# Trefethen & Bau, Lecture 1

computing
teaching
Author

Toby Driscoll

Published

September 1, 2016

Have a look at the MATLAB and Julia versions of the notebooks for this lecture.

The first disappointment in Julia comes right at the start: no magic command in Julia! Why not? I love demonstrating with magic square matrices:

• They are instantly familiar or at least understandable to any level of mathematician.
• They have integer entries and thus display compactly.
• You can demonstrate sum, transpose, and diag naturally. And getting the “antidiagonal” sum is a nice exercise.
• The even-sized ones are singular.
• They have the memorable eigenvector $$[1,\;1,\; \cdots\; 1]$$.

What a shame. I substitute random matrices, which sacrifices some reproducibility. At least the same code would work in MATLAB.

Another gotcha comes in line 2: if you create a vector with all integer entries, they are stored as integers. Famously, in MATLAB every number is a complex float unless you specifically declare it otherwise. Julia’s approach is standard in computer science, and there are excellent practical reasons for using it. Nor is it difficult to force Julia to use floats. Nevertheless the issue illustrates one of the subtle ways that MATLAB caters to those who are immersed in scientific computing, where pure integer results are rare.

Next up is a simple but significant change in the syntax: square brackets [ ]for indexing of matrices and vectors. In MATLAB parentheses () serve both this purpose and to make function calls. Julia makes sense to me here. It makes this expression unambiguous:

F( [1 2 3] )

In MATLAB this could be an access to the first three elements of an array F, or (the Julia meaning) a call to a function F with a vector passed as the first argument. I can’t think of a reason to have those different actions be expressed identically. I imagine the clash would complicate parsing code, but that’s an area I know nothing about.

From here things settle down. Julia wants me to say 1im rather than 1i or 1j for the imaginary unit; fine. And I must remember to use spaces to separate columns in a matrix construction or concatenation.

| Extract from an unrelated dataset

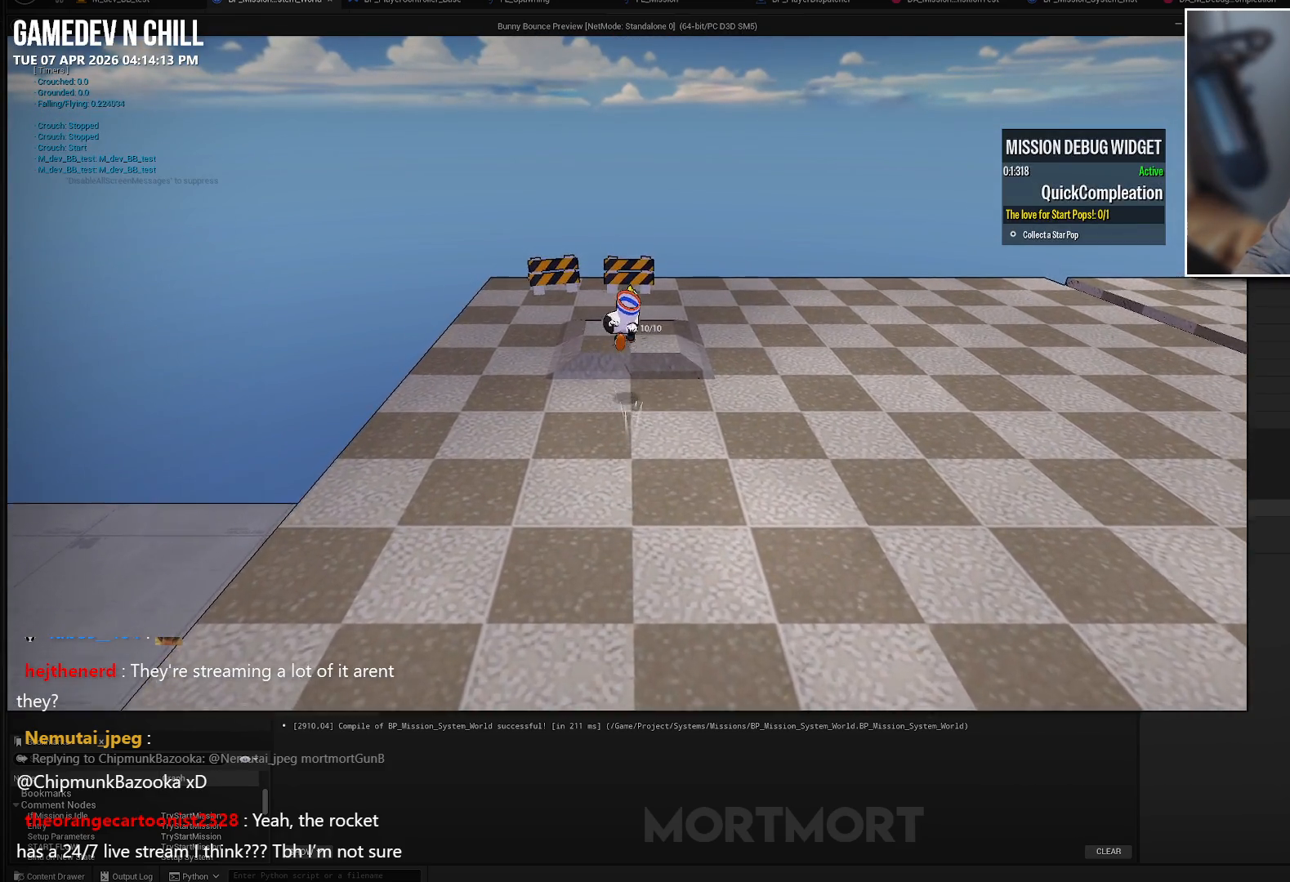
{"buttons": [], "left_stick": "right", "right_stick": "center", "events": [[83, "left_stick", "up-right"], [283, "left_stick", "right"]]}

I often use commas for this in MATLAB. I’m a little confused because commas are used to create tuples in Julia, so I would have expected

x = [ 1, 2, 3 ] 

to create (if anything) an array whose single element is the tuple 1,2,3. Instead I get a column vector with entries 1, 2, and 3, which, while a lot more useful, was a small surprise to this newbie.

Enumerating the differences like this makes the experience sound far more frustrating than I found it to be. It’s more like driving a car with a different-feeling clutch than going from an automatic to a manual transmission.

And I really appreciate the Jupyter notebooks! More on them versus the MATLAB Publisher and new Live Editor another time.